Hastings represented most Black and Caribbean American communities in Broward and Palm Beach counties, though the boundaries and district numbers changed over decades.

Despite his seniority, he was passed over for chairmanship of the House Intelligence Committee when the Democrats took control of Congress in 2006. But as he did time and again throughout his life, Hastings insisted his fight wasn’t over and that he wouldn’t be discouraged.

“Sorry, haters,” he said when not chosen for the intelligence posting. “God is not finished with me yet.”

Hastings remained no stranger to controversy, even in recent years. In 2011, a former aide filed a sexual harassment lawsuit against him, claiming he constantly hugged her against her will, pressed his cheek against hers and suggested they go to his hotel room. Hastings called the accusations “ridiculous, bizarre, frivolous.”

The House Ethics Committee cleared Hastings in 2014, finding no “substantial reason to believe” the allegations and “a significant amount of evidence” casting doubt on them.

“I’ve enjoyed some of the fights, and even the process of being indicted and removed from the bench,” he told the AP in 2013. “All of those are extraordinary types of circumstances that would cause lesser people to buckle. I did not and I have not.”

Under Florida law, Gov. Ron DeSantis will call a special election in the coming months to fill the vacancy. Hastings’ district is overwhelmingly Democratic – he received 80% of the vote in November.

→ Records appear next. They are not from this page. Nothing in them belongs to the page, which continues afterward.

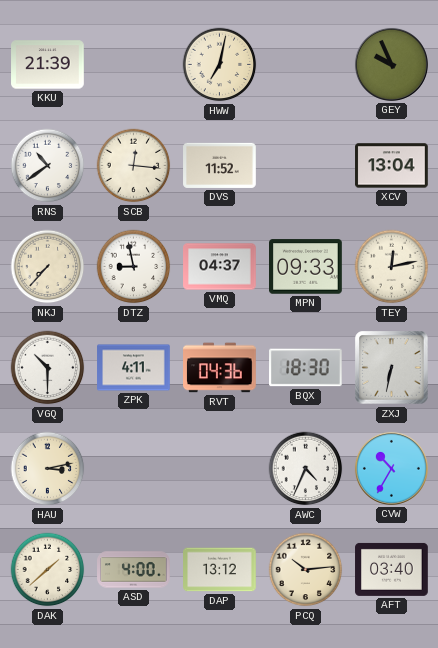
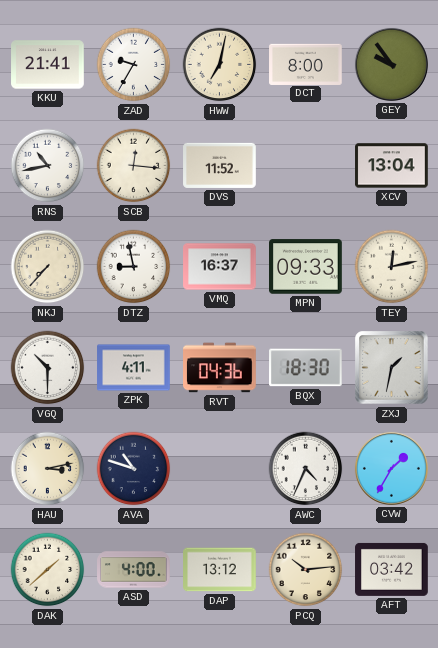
KKU: 21:39 -> 21:41
ZAD: none -> 9:35
DCT: none -> 8:00
GEY: 9:56 -> 9:54
RNS: 10:39 -> 10:43
VMQ: 04:37 -> 16:37
ZXJ: 6:32 -> 1:32
AVA: none -> 10:48
CVW: 10:35 -> 1:35
AFT: 03:40 -> 03:42
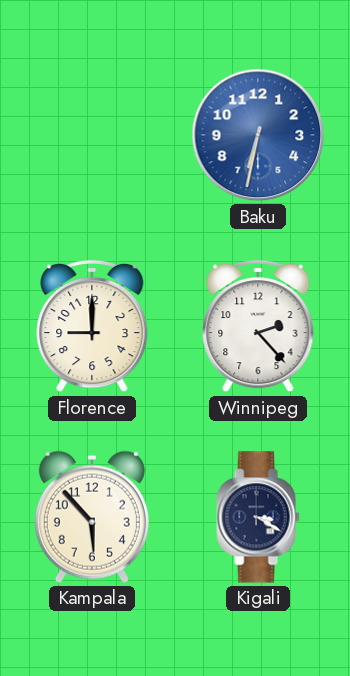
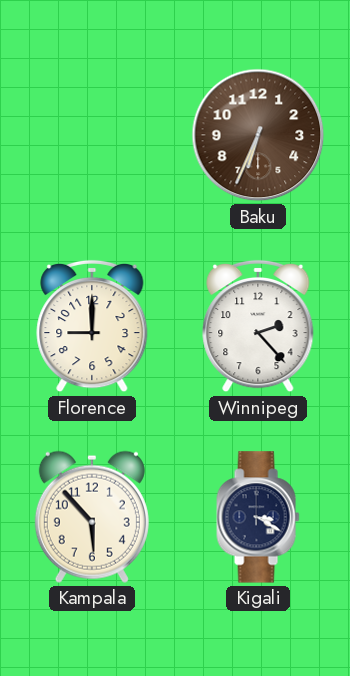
Baku: 6:32 -> 6:34
Baku dial: blue -> brown
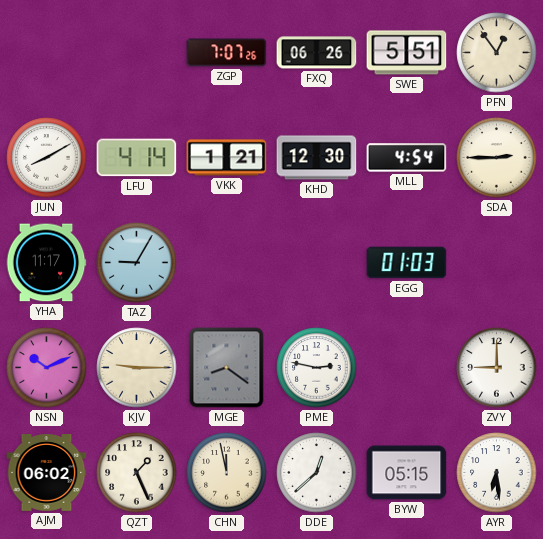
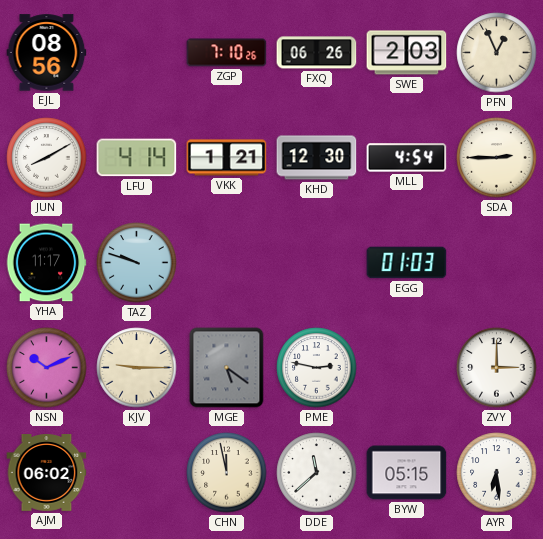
EJL: none -> 08:56
ZGP: 7:07 -> 7:10
SWE: 5:51 -> 2:03
PFN: 12:54 -> 12:56
TAZ: 9:05 -> 9:48
MGE: 8:21 -> 5:21
ZVY: 9:00 -> 3:00
QZT: 1:26 -> none
DDE: 12:38 -> 11:38
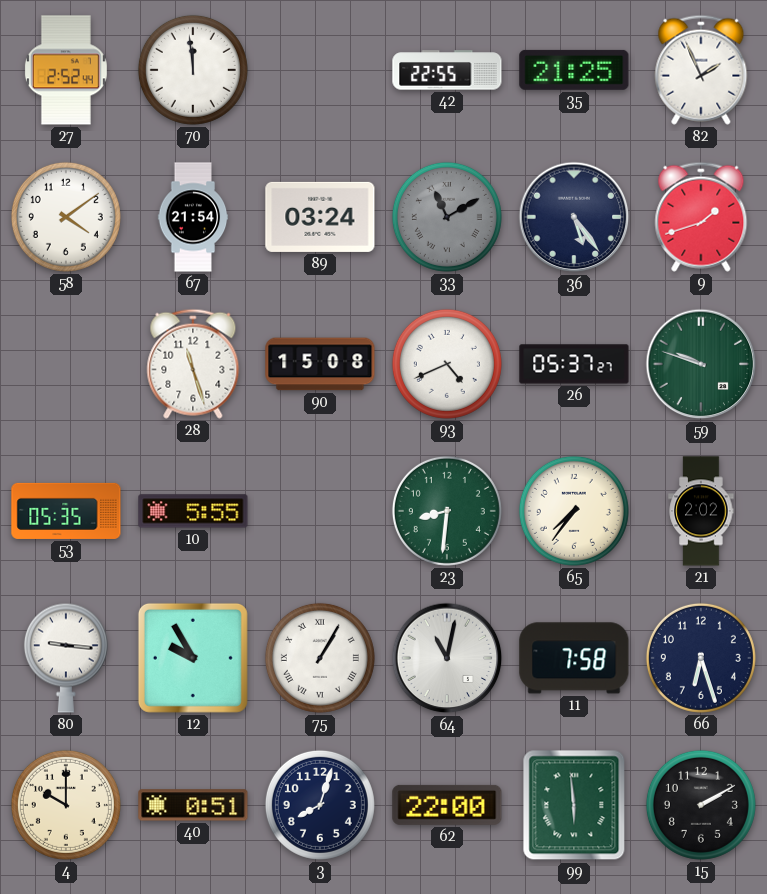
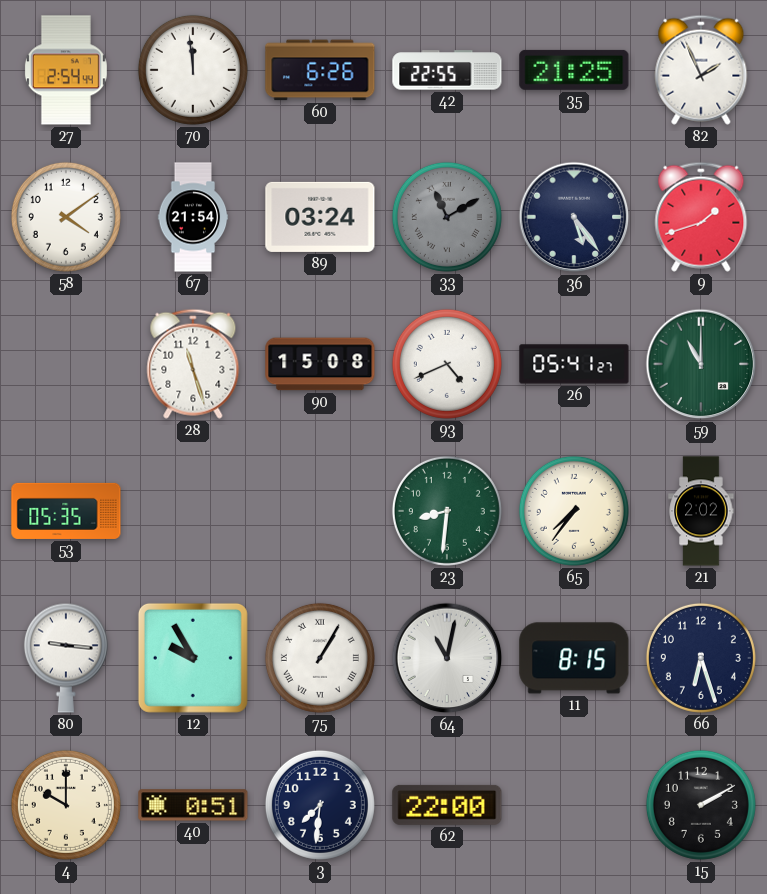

His death, meanwhile, lowers the Democrats’ majority to a slim 218-211 in the House. Their narrow margin is forcing the party to muster nearly unanimous votes to push legislation through the chamber, and is bolstering Republican hopes for capturing House control in the 2022 elections.

Hastings is survived by his wife, Patricia Williams, with whom he lived west of Boynton Beach; and three adult children from previous marriages, Alcee “Jody” Hastings II, Chelsea Hastings and Leigh Hastings.